We have seen that the Americans had developed an atomic bomb in


July 1945 and it was so secret (operation Manhattan) that the US vice
president Harry Truman only after its inauguration was informed. He
had to take the difficult decision to use the bomb actually. In retrospect
it is easy to judge that he should have done this. Now we know the
long-term consequences of radioactive radiation, but then again: I
think president Truman made the right decision. The countless who
were in captivity in Japanese camps and/or as forced laborers blessed
the day the atomic bombs are used.
On 6 August the first bomb fell on the city of Hiroshima. The Japanese
government refused to capitulate. The Americans waited five days and
there was no response.

The Russians acted quickly: on August 8, Russia declared war on


Japan, invaded Manchuria, Korea, the peninsula Sakhalin and the Kuril
Islands, a group of islands north of Japan. They had conquered a large
number of strategic points in a short time without heavy losses.

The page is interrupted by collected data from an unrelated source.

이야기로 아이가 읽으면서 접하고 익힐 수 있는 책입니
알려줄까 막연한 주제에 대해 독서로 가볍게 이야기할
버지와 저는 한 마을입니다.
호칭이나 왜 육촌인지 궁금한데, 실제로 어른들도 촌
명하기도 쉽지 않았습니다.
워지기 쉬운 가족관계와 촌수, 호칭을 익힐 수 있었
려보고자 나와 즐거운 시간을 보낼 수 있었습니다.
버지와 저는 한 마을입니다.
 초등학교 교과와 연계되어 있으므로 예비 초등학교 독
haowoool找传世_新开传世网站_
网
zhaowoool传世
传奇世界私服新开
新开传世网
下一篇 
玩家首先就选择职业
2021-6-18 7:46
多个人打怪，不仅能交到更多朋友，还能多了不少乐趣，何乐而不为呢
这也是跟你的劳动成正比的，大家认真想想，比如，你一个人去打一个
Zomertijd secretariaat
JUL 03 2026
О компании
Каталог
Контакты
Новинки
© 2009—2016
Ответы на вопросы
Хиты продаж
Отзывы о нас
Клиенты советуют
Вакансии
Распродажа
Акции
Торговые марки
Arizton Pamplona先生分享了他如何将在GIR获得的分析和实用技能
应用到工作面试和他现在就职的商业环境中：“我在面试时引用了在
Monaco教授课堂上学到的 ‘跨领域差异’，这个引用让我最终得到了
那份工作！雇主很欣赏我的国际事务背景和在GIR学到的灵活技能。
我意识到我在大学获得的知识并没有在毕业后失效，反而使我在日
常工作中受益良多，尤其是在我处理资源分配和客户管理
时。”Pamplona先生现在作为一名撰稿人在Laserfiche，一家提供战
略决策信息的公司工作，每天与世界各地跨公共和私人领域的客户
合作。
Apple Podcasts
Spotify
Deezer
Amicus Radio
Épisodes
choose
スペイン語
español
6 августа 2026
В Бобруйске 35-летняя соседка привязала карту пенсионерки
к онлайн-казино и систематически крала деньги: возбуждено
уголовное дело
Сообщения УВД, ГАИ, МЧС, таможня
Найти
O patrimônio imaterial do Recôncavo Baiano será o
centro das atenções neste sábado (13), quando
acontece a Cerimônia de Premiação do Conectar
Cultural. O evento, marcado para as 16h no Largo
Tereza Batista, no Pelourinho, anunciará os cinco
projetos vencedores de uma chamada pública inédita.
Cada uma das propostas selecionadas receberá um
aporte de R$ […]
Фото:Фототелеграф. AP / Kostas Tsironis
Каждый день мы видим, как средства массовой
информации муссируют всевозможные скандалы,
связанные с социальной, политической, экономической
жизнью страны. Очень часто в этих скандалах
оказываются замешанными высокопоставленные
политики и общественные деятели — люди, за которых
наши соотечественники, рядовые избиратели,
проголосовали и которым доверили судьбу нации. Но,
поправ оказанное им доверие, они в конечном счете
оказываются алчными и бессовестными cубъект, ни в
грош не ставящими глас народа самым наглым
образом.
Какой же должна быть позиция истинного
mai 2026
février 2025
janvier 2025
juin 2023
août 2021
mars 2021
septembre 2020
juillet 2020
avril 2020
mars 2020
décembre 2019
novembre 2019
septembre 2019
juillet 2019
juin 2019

On August 11, the second bomb was thrown on Nagasaki and then
Japan was willing to capitulate. For the first time in their lives the
Japanese heard the voice of their emperor Hirohito: he spoke a nearly
unintelligible 'court language' and gave the order to capitulate. This
was signed on September 2, 1945 on an American battleship in Tokyo
Bay.

Also in Japan a kind of Nuremberg held: there were war criminals and
responsible heads of government hanged, but the biggest crook of
them all, emperor Hirohito, was not brought to justice. With his
knowledge and in his name all those crimes were committed. He was
allowed to remain emperor, but no longer 'divine'. That was the work of
general MacArthur who then was a kind of governor of Japan. That had
everything to do with the rapid Russian advance: especially the Russian
occupation of the Kuril Islands were regarded as an outright communist
threat and therefore the feudal Japanese people were westernized
rapidly and, just as in Germany, financed with American dollars and at
a low interest rate.
And so it could happen the two countries that started and lost the war,
Germany and Japan, and that were responsible for many millions of
deaths were rewarded because of the fear of communism. They
became and still are economic world leaders. How can you explain this
to the victims?

Finally this: the atomic bomb was the guarantee that the 'cold war' is
not escalated into a 'hot war'. Then again countless millions of people
would have been killed, wounded or displaced. Because of the bomb
also the government leaders and generals, who otherwise always were
relative save, would become leaders of a world where life was
impossible when they left their bomb proof bunkers. That's been our
insurance policy after 1945. Thanks to the people of Hiroshima and
Nagasaki who have made that possible. Their suffering of the
explosions and the radiation diseases that plagued them the rest of

119
their lives have opened the eyes of the 'strategists' and realize a
nuclear war only provides losers.

At the end of this publication I want to go back to 1914. What have the
heads of government in those days done to their population: whole
generations are killed in both world wars, wounded or traumatized and
the jewish population of Europe is almost massacred. If the
governments in that period had negotiated on the basis of reasonable
compromises, then we would have had around 1950 a European Union
including Russia. A lost century, yes even the century that in future will
be described as the biggest disgrace in human history.